_Consignes à suivre_:
1 – D'après le texte sur les trois religions nées en Iran, quelle religion a eu une influence indéniable sur le Judaïsme ?
2 – Traduisez en anglais la phrase suivante du texte sur les trois religions nées en Iran : « Et saint Augustin lui-même était l’un des adeptes du Manichéisme avant de le combattre vigoureusement. »
3 – Dites si chacune de ces affirmations concorde avec le texte sur les trois religions nées en Iran, en citant les mots décisifs : (a) Le Bahaïsme est apparu au milieu du XIXe siècle. (b) Le Bahaïsme a été bien accueilli par les autorités iraniennes. (c) Le Bahaïsme s'inspire de l'Islam.

_Extrait choisi_:
---

Friday, August 5, 2016

Trois religions éclairées nées en Iran.
Peu de gens savent que l’Iran, soumis aujourd’hui au joug d’une théocratie totalitaire, a été le berceau, de trois religions remarquables par leur esprit d’ouverture. Au VIIe  siècle Av. J.C., peut-être avant, naquit le Zoroastrisme, suivi, un millénaire après, au  IIIe troisième siècle de notre ère, par le Manichéisme. Enfin, 1500 ans plus tard, au milieu du XIXe siècle, l’Iran, devenu musulman, voit l’apparition d’une troisième religion  tout aussi tolérante : le Bahaïsme. Le Zoroastrisme a eu une influence indéniable sur le Judaïsme. Et saint Augustin lui-même était l’un des adeptes du Manichéisme avant de le combattre vigoureusement. Inspiré de l’Islam, mais très critique à l’égard des trois religions monothéistes, le Bahaïsme fut férocement persécuté par les autorités religieuses et politiques iraniennes.

---

_Entrées répertoriées_:
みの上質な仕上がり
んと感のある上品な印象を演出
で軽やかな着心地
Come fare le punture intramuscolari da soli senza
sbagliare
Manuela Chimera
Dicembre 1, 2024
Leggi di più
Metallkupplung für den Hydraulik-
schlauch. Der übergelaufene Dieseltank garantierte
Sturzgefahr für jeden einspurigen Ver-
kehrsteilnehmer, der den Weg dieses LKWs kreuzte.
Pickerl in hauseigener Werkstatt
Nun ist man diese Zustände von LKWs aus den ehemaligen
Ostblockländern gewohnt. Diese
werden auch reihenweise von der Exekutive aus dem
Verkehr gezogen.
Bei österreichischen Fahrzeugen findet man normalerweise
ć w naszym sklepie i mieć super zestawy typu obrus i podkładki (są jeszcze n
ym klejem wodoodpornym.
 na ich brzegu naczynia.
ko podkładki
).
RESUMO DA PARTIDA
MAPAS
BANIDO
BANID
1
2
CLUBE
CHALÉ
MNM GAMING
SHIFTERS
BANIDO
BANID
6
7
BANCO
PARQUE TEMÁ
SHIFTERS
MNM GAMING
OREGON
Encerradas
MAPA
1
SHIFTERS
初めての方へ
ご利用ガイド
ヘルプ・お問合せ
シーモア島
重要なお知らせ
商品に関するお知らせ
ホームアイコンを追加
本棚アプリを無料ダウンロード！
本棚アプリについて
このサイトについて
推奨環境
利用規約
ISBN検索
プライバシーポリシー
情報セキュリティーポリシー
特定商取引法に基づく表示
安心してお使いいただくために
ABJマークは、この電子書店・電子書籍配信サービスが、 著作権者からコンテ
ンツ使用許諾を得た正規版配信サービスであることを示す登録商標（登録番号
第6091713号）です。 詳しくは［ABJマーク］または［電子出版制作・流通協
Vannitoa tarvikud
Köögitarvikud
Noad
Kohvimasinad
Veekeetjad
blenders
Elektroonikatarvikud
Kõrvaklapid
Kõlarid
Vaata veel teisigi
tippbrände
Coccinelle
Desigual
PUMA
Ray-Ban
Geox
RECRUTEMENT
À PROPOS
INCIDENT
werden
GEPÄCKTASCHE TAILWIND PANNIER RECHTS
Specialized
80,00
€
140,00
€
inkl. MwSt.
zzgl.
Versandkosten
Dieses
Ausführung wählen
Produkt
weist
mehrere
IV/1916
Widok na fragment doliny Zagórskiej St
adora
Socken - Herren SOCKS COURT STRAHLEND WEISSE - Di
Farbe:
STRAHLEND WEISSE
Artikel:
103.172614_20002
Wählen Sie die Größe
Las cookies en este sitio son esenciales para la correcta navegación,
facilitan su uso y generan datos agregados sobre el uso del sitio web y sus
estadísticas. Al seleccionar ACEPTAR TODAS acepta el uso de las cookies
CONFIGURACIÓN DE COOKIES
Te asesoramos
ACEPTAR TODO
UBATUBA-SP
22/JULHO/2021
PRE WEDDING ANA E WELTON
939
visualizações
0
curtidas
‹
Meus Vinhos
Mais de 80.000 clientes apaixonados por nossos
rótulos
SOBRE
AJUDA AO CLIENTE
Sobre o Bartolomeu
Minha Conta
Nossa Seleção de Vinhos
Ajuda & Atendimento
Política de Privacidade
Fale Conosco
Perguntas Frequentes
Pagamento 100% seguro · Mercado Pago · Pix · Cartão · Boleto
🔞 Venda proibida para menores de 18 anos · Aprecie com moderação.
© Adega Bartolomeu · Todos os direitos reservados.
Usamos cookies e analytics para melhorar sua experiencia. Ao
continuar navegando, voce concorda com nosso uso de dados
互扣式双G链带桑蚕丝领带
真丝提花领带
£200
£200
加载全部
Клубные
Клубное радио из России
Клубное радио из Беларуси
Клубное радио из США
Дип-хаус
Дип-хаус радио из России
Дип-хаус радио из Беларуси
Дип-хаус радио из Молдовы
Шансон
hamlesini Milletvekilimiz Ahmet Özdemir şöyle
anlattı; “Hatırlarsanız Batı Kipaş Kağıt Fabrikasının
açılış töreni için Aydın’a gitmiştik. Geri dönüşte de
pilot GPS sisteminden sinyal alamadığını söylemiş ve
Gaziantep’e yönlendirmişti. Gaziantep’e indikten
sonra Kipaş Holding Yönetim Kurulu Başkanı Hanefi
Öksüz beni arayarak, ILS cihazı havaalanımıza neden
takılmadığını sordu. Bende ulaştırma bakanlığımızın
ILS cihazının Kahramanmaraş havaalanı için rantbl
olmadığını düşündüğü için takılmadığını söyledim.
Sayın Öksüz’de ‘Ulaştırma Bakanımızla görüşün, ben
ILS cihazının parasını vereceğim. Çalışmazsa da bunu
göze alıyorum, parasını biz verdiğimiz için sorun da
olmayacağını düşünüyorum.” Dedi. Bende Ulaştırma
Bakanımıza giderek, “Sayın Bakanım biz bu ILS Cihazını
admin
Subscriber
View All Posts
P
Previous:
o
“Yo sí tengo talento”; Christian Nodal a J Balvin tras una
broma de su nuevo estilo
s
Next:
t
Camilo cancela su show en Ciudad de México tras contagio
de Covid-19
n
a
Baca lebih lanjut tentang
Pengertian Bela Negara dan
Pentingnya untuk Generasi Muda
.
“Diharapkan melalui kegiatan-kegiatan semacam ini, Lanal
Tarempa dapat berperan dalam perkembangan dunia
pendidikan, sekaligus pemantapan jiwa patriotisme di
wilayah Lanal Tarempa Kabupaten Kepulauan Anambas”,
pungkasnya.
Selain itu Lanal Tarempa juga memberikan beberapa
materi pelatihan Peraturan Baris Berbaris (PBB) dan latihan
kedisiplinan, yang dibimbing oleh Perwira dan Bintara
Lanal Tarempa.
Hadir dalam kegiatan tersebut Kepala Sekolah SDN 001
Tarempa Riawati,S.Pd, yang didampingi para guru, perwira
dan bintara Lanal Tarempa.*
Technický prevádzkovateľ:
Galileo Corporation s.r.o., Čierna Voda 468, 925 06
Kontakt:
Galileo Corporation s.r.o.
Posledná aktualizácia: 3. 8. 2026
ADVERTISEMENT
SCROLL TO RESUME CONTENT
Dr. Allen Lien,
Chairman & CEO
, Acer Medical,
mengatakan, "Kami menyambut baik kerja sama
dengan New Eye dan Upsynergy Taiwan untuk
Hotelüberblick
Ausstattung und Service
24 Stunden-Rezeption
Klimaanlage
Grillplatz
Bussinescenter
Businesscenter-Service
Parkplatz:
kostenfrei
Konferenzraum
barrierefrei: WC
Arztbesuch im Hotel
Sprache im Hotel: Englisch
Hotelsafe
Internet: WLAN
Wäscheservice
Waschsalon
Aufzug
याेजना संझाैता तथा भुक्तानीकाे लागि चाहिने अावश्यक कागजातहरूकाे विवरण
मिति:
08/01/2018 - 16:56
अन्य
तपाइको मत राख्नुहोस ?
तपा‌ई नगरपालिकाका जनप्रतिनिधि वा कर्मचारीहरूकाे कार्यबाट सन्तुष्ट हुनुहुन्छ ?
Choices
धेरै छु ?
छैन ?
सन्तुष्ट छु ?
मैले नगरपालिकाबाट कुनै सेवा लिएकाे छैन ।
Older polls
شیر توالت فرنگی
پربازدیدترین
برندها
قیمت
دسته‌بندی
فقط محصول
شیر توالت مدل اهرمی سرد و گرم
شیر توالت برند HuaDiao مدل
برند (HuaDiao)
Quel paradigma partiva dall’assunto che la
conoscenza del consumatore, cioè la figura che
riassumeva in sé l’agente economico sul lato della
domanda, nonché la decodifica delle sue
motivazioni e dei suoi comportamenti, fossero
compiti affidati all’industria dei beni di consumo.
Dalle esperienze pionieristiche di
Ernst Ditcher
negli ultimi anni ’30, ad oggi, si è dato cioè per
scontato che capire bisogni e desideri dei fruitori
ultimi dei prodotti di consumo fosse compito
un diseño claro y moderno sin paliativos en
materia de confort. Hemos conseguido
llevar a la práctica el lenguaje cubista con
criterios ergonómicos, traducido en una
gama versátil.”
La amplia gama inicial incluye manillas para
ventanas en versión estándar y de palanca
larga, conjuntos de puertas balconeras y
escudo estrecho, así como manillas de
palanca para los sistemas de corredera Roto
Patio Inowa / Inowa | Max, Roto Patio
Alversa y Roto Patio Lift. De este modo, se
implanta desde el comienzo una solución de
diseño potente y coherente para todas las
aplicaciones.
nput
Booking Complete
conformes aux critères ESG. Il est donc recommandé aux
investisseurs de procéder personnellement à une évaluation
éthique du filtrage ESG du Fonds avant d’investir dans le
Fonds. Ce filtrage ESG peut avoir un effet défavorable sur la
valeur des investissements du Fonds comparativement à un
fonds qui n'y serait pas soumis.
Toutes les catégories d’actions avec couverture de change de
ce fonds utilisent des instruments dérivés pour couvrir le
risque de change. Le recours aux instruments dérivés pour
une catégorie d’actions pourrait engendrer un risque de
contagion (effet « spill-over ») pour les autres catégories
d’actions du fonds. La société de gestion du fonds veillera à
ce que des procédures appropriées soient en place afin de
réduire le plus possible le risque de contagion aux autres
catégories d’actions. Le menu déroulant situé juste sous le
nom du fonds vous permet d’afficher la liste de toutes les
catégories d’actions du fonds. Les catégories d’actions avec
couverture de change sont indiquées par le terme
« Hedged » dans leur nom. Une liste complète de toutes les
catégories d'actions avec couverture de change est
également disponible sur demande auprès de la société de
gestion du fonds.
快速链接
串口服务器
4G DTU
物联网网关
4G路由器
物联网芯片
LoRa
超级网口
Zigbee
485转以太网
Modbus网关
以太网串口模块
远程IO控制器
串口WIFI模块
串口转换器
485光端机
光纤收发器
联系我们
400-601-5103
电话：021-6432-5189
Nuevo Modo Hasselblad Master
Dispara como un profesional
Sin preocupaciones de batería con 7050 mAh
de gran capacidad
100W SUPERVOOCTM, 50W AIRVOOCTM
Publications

---

_Réponses aux consignes_:
1 – Le Zoroastrisme.

2 – And Saint Augustine himself was one of the followers of Manichaeism before vigorously opposing it.

3 –
(a) Oui : « au milieu du XIXe siècle, l’Iran, devenu musulman, voit l’apparition d’une troisième religion »
(b) Non : « le Bahaïsme fut férocement persécuté par les autorités religieuses et politiques iraniennes »
(c) Oui : « Inspiré de l’Islam »